Diante disso, eu me questionava o que podia fazer para mudar aquela realidade. Eu pensava que era ok eu ser a primeira, mas que eu não podia ser a única. Nessas organizações por onde passei, pude trabalhar com administração de recursos humanos e busquei, então, utilizar a experiência como analista de RH ao longo da minha trajetória profissional para abraçar esse propósito e ser agente de mudanças.

Quero ajudar a promover mais diversidade no mundo

As organizações por onde passei foram essenciais para eu construir repertório e me preparar para, de fato, contribuir com a luta por mais espaço para as pessoas com deficiência. Durante esse processo, casei e, junto com meu marido Fabiano, comecei a pensar algumas possibilidades. Primeiro, lançamos um projeto chamado Destinos Acessíveis, que era um blog onde abordávamos questões de acessibilidade.

Como eu gostava de escrever e ele de fotografar, unimos as nossas competências e essa foi uma experiência muito bacana que serviu de ponto de partida para pensarmos algo maior. Decidimos, então, montar um negócio social e nasceu no final de março o Instituto AB. O objetivo é promover a empregabilidade das pessoas com deficiência e tornar o mundo do trabalho mais inclusivo e diverso.

Para isso, vamos colocar em prática três frentes de atuação. A principal delas é uma plataforma de vagas de emprego exclusiva para PcDs. Hoje, no Brasil, temos 45 milhões de pessoas com deficiência e apenas 1% delas está no mercado de trabalho. Iremos oferecer aos profissionais um cadastro gratuito de currículos em nosso site e fazer essa ponte com as empresas.

Além dessa frente de recrutamento e seleção, vamos trabalhar também com educação corporativa, desenvolvendo programas de aprendizagem, treinamentos, palestras, workshops e capacitações para promover dentro das empresas competências que ajudem a criar uma cultura organizacional de diversidade e inclusão.

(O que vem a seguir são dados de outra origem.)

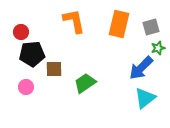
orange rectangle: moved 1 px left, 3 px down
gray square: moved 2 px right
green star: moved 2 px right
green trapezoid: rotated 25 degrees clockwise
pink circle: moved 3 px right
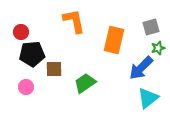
orange rectangle: moved 5 px left, 16 px down
cyan triangle: moved 3 px right
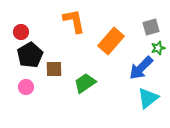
orange rectangle: moved 3 px left, 1 px down; rotated 28 degrees clockwise
black pentagon: moved 2 px left, 1 px down; rotated 25 degrees counterclockwise
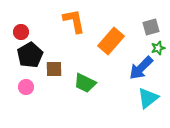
green trapezoid: rotated 120 degrees counterclockwise
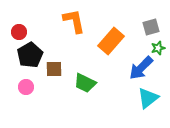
red circle: moved 2 px left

Associado a isso, vamos prestar também serviço de consultoria para empresas com o objetivo de apoiar na construção e implementação desses processos inclusivos. Uma forma de assessorá-las na criação de uma estratégia de negócios e um core business voltados para a diversidade.

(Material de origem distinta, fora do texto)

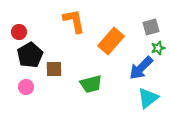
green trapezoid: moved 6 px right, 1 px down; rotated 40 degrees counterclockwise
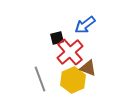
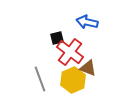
blue arrow: moved 2 px right, 3 px up; rotated 50 degrees clockwise
red cross: rotated 12 degrees counterclockwise
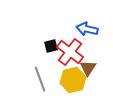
blue arrow: moved 7 px down
black square: moved 6 px left, 8 px down
brown triangle: rotated 42 degrees clockwise
yellow hexagon: rotated 10 degrees clockwise
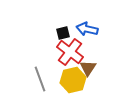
black square: moved 12 px right, 13 px up
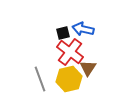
blue arrow: moved 4 px left
yellow hexagon: moved 4 px left, 1 px up
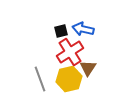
black square: moved 2 px left, 2 px up
red cross: rotated 20 degrees clockwise
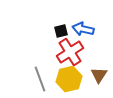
brown triangle: moved 11 px right, 7 px down
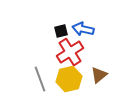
brown triangle: rotated 18 degrees clockwise
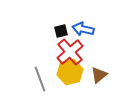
red cross: rotated 8 degrees counterclockwise
yellow hexagon: moved 1 px right, 7 px up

Estamos no início ainda, testando, vendo o que precisa de ajustes, mas já fomos procurados por algumas empresas para apoiar nos seus processos de preenchimento de vagas e já temos alguns currículos de profissionais cadastrados. Quero agora ampliar isso e espero, com o projeto, ajudar a incluir as pessoas com deficiência no mercado de trabalho, romper com a invisibilidade e fazer com que, de fato, elas tenham dignidade." Amanda Brito é administradora, tem 34 anos e mora em Salvador-BA.